### Input data
>> START
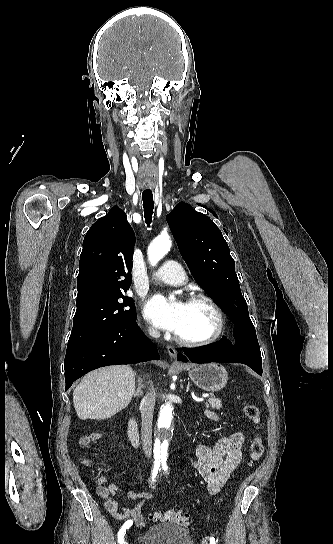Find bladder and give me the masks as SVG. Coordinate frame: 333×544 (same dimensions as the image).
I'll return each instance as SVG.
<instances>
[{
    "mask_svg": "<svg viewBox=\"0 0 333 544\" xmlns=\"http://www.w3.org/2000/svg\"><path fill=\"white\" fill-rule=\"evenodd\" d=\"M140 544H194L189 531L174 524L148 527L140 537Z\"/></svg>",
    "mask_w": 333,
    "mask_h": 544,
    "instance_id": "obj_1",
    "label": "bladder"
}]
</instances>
>> END
>> START
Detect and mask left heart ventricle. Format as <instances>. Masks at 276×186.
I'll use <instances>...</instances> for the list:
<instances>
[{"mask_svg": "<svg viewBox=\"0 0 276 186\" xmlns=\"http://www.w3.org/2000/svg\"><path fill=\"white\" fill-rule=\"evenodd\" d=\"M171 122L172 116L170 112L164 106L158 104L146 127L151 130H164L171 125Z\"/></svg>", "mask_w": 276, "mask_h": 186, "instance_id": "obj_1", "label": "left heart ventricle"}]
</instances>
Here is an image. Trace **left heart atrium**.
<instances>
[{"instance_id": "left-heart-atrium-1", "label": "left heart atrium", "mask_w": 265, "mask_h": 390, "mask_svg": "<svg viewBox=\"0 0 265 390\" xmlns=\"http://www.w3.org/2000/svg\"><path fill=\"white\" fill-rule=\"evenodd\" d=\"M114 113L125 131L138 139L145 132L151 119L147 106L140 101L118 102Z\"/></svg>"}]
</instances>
>> END
From the records above, pick out every line that contains the string "atrium" and copy each one in full. Case counts.

Here is an image. Trace **left heart atrium**.
[{"instance_id": "left-heart-atrium-1", "label": "left heart atrium", "mask_w": 265, "mask_h": 390, "mask_svg": "<svg viewBox=\"0 0 265 390\" xmlns=\"http://www.w3.org/2000/svg\"><path fill=\"white\" fill-rule=\"evenodd\" d=\"M114 113L125 131L138 139L145 132L151 119L147 106L140 101L118 102Z\"/></svg>"}]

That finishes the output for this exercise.